**REQUIREMENT**
Please set down the data word for word; images do not go in the copy.
DATA SUPPLIED section start
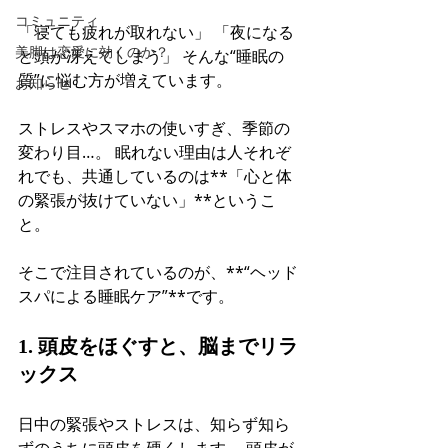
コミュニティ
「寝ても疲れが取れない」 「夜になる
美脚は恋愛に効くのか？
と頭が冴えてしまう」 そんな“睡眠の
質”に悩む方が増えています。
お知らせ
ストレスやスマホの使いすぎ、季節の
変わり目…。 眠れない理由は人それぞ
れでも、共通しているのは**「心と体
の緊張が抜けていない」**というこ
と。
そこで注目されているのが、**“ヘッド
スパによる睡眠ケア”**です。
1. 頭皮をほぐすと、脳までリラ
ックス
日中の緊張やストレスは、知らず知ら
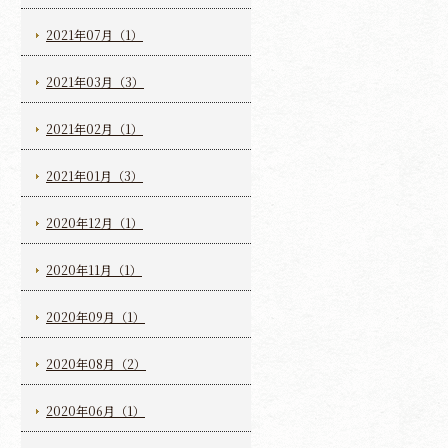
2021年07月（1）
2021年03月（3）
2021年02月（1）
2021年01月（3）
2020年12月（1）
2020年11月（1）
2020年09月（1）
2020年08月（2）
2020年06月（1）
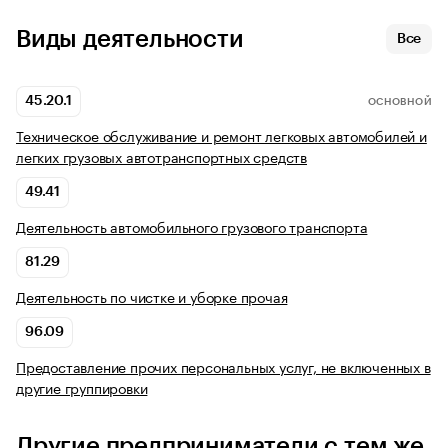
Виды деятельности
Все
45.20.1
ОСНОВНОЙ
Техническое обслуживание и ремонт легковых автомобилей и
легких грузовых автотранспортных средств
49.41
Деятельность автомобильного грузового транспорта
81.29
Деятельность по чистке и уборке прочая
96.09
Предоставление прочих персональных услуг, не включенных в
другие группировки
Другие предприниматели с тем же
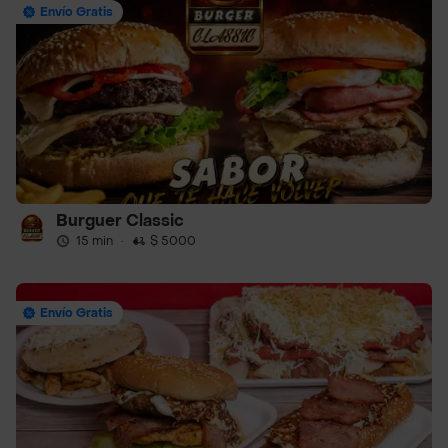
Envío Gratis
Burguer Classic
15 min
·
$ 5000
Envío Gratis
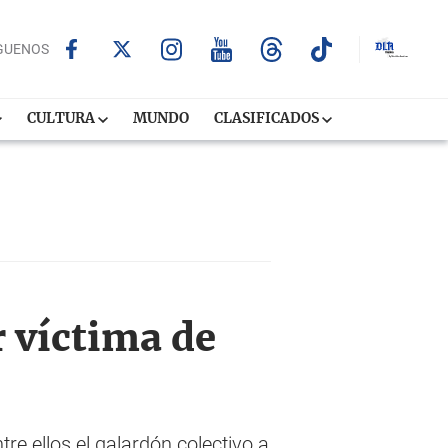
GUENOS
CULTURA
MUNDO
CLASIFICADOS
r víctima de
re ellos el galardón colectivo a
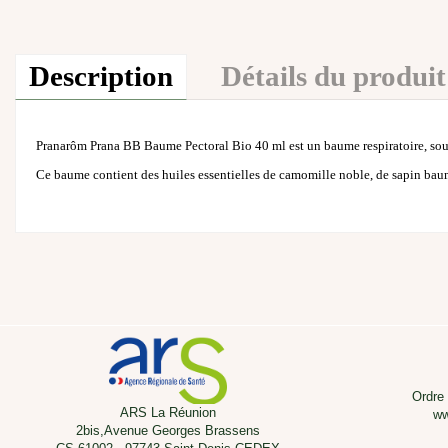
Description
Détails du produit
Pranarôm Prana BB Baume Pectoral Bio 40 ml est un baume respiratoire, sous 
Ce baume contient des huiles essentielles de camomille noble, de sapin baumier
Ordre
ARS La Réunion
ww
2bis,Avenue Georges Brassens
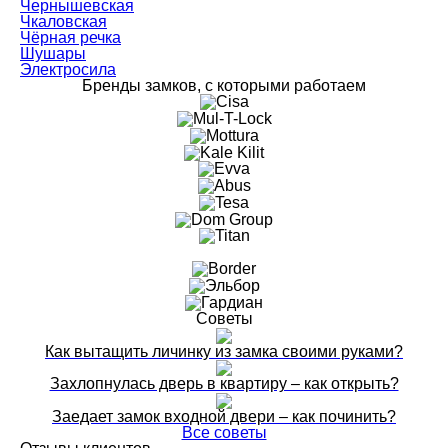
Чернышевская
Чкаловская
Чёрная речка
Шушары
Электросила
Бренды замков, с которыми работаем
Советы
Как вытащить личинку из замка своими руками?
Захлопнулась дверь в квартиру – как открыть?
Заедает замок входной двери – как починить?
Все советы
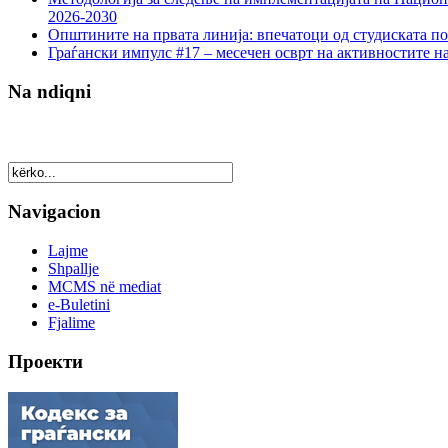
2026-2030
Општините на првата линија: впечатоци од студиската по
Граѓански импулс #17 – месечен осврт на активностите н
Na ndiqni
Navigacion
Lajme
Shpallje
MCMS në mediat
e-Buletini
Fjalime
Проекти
DATA SUPPLIED section end
**SOLVED PROBLEM**
コミュニティ
「寝ても疲れが取れない」 「夜になる
美脚は恋愛に効くのか？
と頭が冴えてしまう」 そんな“睡眠の
質”に悩む方が増えています。
お知らせ
ストレスやスマホの使いすぎ、季節の
変わり目…。 眠れない理由は人それぞ
れでも、共通しているのは**「心と体
の緊張が抜けていない」**というこ
と。
そこで注目されているのが、**“ヘッド
スパによる睡眠ケア”**です。
1. 頭皮をほぐすと、脳までリラ
ックス
日中の緊張やストレスは、知らず知ら
2021年07月（1）
2021年03月（3）
2021年02月（1）
2021年01月（3）
2020年12月（1）
2020年11月（1）
2020年09月（1）
2020年08月（2）
2020年06月（1）
Виды деятельности
Все
45.20.1
ОСНОВНОЙ
Техническое обслуживание и ремонт легковых автомобилей и
легких грузовых автотранспортных средств
49.41
Деятельность автомобильного грузового транспорта
81.29
Деятельность по чистке и уборке прочая
96.09
Предоставление прочих персональных услуг, не включенных в
другие группировки
Другие предприниматели с тем же
Envío Gratis
Burguer Classic
15 min
·
$ 5000
Envío Gratis
GUENOS
CULTURA
MUNDO
CLASIFICADOS
r víctima de
re ellos el galardón colectivo a
Description
Détails du produit
Pranarôm Prana BB Baume Pectoral Bio 40 ml est un baume respiratoire, sous 
Ce baume contient des huiles essentielles de camomille noble, de sapin baumier
Ordre
ARS La Réunion
ww
2bis,Avenue Georges Brassens
Чернышевская
Чкаловская
Чёрная речка
Шушары
Электросила
Бренды замков, с которыми работаем
Советы
Как вытащить личинку из замка своими руками?
Захлопнулась дверь в квартиру – как открыть?
Заедает замок входной двери – как починить?
Все советы
2026-2030
Општините на првата линија: впечатоци од студиската по
Граѓански импулс #17 – месечен осврт на активностите н
Na ndiqni
Navigacion
Lajme
Shpallje
MCMS në mediat
e-Buletini
Fjalime
Проекти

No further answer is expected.